Generally, std::vector implementation grow their internal buffer by doubling the capacity each time it's necessary to allocate a bigger buffer.
As Chris mentioned, every time the buffer grows, all existing iterators are invalidated.
When std::vector allocates memory for the values, it allocates more than it needs; you can find out how much by calling capacity. When that capacity is used up, it allocates a bigger chunk, again larger than it needs, and copies everything from the old memory to the new; then it releases the old memory.
If there is not enough space to add the new element, more space will be allocated (as you correctly indicated), and the old data will be copied to the new location. So cell 0xB will still contain the old value (as it might have pointers to it in other places, it is impossible to move it without causing havoc), but the whole vector in question will be moved to the new location.
A vector is an array of memory. Typical implementation is that it grabs more memory than is required. It that footprint needs to expand over any other memory - the whole lot is copied. The old stuff is freed. The vector memory is on the stack - and that should be noted.

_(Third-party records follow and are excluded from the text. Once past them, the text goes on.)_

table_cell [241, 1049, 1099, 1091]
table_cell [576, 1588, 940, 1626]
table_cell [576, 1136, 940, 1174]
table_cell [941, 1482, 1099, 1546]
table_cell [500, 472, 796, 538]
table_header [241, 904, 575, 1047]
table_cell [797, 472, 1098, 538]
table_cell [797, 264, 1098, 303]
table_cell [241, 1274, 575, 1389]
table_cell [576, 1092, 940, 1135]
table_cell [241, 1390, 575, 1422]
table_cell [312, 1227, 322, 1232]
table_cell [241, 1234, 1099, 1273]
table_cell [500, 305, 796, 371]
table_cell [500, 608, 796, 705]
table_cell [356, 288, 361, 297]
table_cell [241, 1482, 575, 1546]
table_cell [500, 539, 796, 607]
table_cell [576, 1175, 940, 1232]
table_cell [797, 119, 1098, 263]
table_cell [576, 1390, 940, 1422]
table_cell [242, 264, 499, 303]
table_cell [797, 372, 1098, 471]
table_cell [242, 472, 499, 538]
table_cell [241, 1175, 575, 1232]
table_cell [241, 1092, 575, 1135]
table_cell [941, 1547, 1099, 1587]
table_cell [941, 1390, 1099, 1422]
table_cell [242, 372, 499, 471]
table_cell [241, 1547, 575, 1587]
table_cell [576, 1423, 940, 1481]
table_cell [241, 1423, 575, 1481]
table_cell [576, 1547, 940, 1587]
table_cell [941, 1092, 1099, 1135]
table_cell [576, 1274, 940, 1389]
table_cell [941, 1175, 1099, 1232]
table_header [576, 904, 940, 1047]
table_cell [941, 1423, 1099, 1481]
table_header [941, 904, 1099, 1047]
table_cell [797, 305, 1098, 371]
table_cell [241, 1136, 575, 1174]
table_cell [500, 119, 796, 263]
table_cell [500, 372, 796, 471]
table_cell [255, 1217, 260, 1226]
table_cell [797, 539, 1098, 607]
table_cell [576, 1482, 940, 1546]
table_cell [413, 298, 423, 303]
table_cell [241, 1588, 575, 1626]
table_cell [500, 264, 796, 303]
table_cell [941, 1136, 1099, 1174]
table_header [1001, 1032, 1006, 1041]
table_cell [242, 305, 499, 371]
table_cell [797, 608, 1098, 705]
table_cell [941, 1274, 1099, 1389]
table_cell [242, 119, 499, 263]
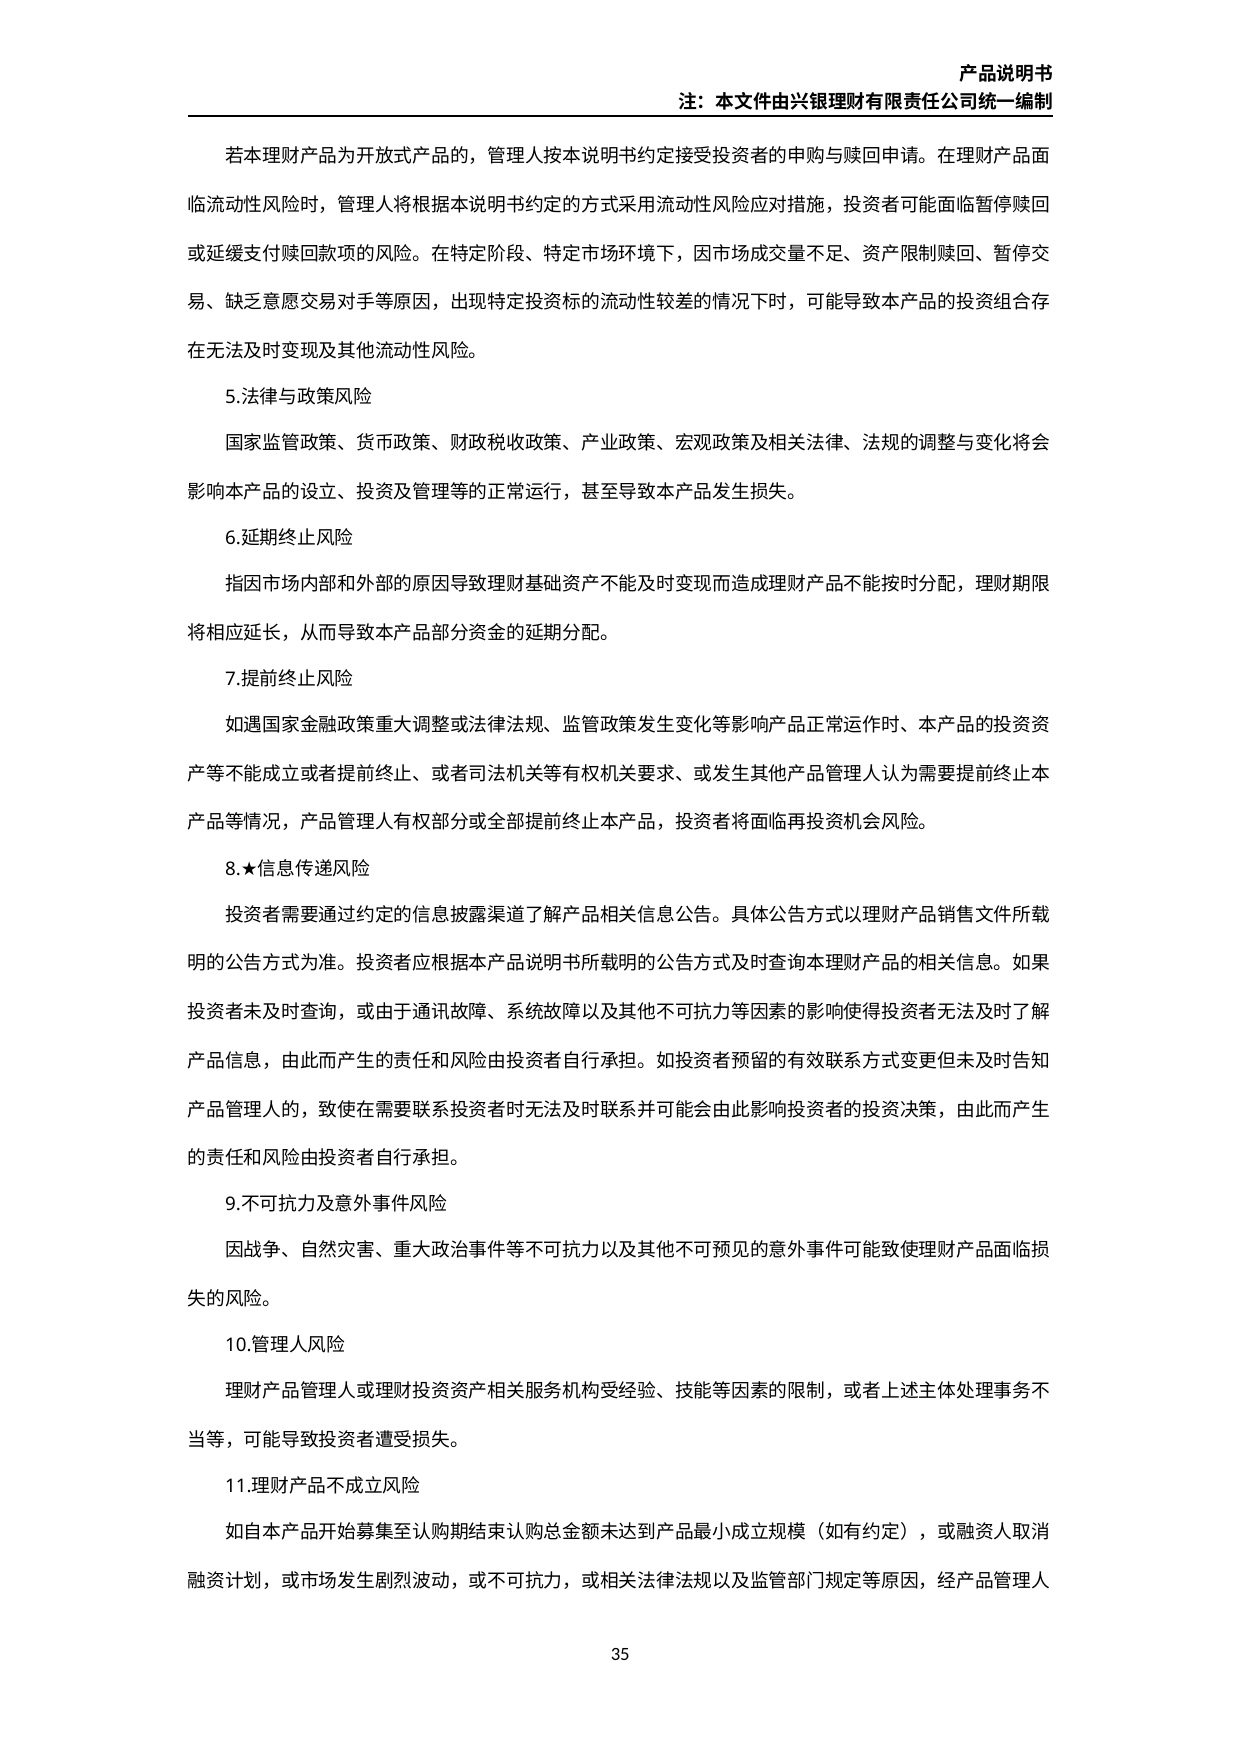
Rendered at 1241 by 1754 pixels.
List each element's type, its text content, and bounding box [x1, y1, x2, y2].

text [187, 1514, 1053, 1595]
text 8.★信息传递风险 [187, 851, 1053, 883]
text 如遇国家金融政策重大调整或法律法规、监管政策发生变化等影响产品正常运作时、本产品的投资资产等不能成立或者提前终止、或者司法机关等有权机关要求、或发生其他产品管理人认为需要提前终止本产品等情况，产品管理人有权部分或全部提前终止本产品，投资者将面临再投资机会风险。 [187, 707, 1053, 837]
text 理财产品管理人或理财投资资产相关服务机构受经验、技能等因素的限制，或者上述主体处理事务不当等，可能导致投资者遭受损失。 [187, 1373, 1053, 1454]
text 因战争、自然灾害、重大政治事件等不可抗力以及其他不可预见的意外事件可能致使理财产品面临损失的风险。 [187, 1232, 1053, 1314]
text 9.不可抗力及意外事件风险 [187, 1186, 1053, 1219]
text 6.延期终止风险 [187, 520, 1053, 553]
text 投资者需要通过约定的信息披露渠道了解产品相关信息公告。具体公告方式以理财产品销售文件所载明的公告方式为准。投资者应根据本产品说明书所载明的公告方式及时查询本理财产品的相关信息。如果投资者未及时查询，或由于通讯故障、系统故障以及其他不可抗力等因素的影响使得投资者无法及时了解产品信息，由此而产生的责任和风险由投资者自行承担。如投资者预留的有效联系方式变更但未及时告知产品管理人的，致使在需要联系投资者时无法及时联系并可能会由此影响投资者的投资决策，由此而产生的责任和风险由投资者自行承担。 [187, 897, 1053, 1173]
text 7.提前终止风险 [187, 661, 1053, 693]
text 10.管理人风险 [187, 1327, 1053, 1360]
text 11.理财产品不成立风险 [187, 1468, 1053, 1501]
text 5.法律与政策风险 [187, 379, 1053, 412]
text 国家监管政策、货币政策、财政税收政策、产业政策、宏观政策及相关法律、法规的调整与变化将会影响本产品的设立、投资及管理等的正常运行，甚至导致本产品发生损失。 [187, 425, 1053, 507]
text 若本理财产品为开放式产品的，管理人按本说明书约定接受投资者的申购与赎回申请。在理财产品面临流动性风险时，管理人将根据本说明书约定的方式采用流动性风险应对措施，投资者可能面临暂停赎回或延缓支付赎回款项的风险。在特定阶段、特定市场环境下，因市场成交量不足、资产限制赎回、暂停交易、缺乏意愿交易对手等原因，出现特定投资标的流动性较差的情况下时，可能导致本产品的投资组合存在无法及时变现及其他流动性风险。 [187, 138, 1053, 366]
text 指因市场内部和外部的原因导致理财基础资产不能及时变现而造成理财产品不能按时分配，理财期限将相应延长，从而导致本产品部分资金的延期分配。 [187, 566, 1053, 647]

It is also a good idea to say the maximum size is required.
In C++, which comes from C, memory is not 'managed' the way you describe - Cell 0x0B's contents will not be moved around. If you did that, any existing pointers would be made invalid! (The only way this could be possible is if the language had no pointers and used only references for similar functionality.)
std::vector allocates a new, larger buffer and stores the value of 3.14 to the "end" of the buffer.
Usually, though, for optimized this->push_back()s, a std::vector allocates memory about twice its this->size(). This ensures that a reasonable amount of memory is exchanged for performance. So, it is not guaranteed 3.14 will cause a this->resize(), and may simply be put into this->buffer[this->size()++] if and only if this->size() < this->capacity().